A health and lifestyle guide originally derived from an 11th-century Arabic medical treatise by Ibn Butlan of Baghdad, translated and richly illustrated in 14th-century Italy. Its miniatures depict ideal conditions for health—foods, plants, social activities, rest, emotions, and environmental balance—blending art, science, and bodily ethics.
Thinking Through Michel Foucault (1926-1984)’s Philosophy on the Art Essence
The Tacuinum Sanitatis is one of the clearest historical manifestations of Foucault’s notion of bios as a stylized life—a form of self-governance where the body is neither denied nor merely regulated, but becomes the central site of aesthetic and ethical elaboration. This manuscript presents a vision not of passive health, but of vigilant, poetic equilibrium, in which bodily well-being is inextricably bound to attention, environment, desire, and the cosmos.

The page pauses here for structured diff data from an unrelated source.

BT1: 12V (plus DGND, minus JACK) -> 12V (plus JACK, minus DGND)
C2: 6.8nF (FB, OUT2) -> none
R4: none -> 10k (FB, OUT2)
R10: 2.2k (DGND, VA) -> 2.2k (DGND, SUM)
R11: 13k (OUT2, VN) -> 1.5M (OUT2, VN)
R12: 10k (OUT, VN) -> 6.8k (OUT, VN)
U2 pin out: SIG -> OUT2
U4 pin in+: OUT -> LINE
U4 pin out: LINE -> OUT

It is a manual for the care of the self, not as moralistic discipline, but as an art of internal harmony. In Foucault’s terms, this work belongs to a tradition where ethics is not rooted in law or guilt, but in practices of regulated freedom—in choosing when to eat, how to sleep, which temperaments to cultivate, which emotions to balance, and when to withdraw into rest or emerge into social delight.
Each miniature is an image of situated existence, capturing the individual embedded in specific contexts—harvesting, dancing, dining, bathing, walking under stars, picking herbs. These are not passive scenes; they are ritual gestures of bodily intelligibility, revealing what Foucault describes as “a process of subjectivation”—the cultivation of selfhood not through obedience but through relational positioning: with plants, seasons, humors, and time.
Notably, the Tacuinum Sanitatis is also a gendered manuscript: women appear frequently and authoritatively, not only as patients but as cultivators, healers, and transmitters of embodied knowledge. This echoes Foucault’s concern with how the subject is produced through discursive formations—including those outside the traditional loci of power.
This manuscript’s ethics is sensual, visual, and technologically aesthetic. It is not bound to abstract doctrine but unfolds through visible codes of equilibrium, reminiscent of ancient dietetics and epimeleia heautou (care of oneself), in which one’s relation to food, sex, sleep, and the environment was spiritualized through ritual choice and self-design.
Thus, the Tacuinum Sanitatis functions as a techne tou biou (art of life), where the body is a field of self-creation, and health is not conformity but delicate improvisation.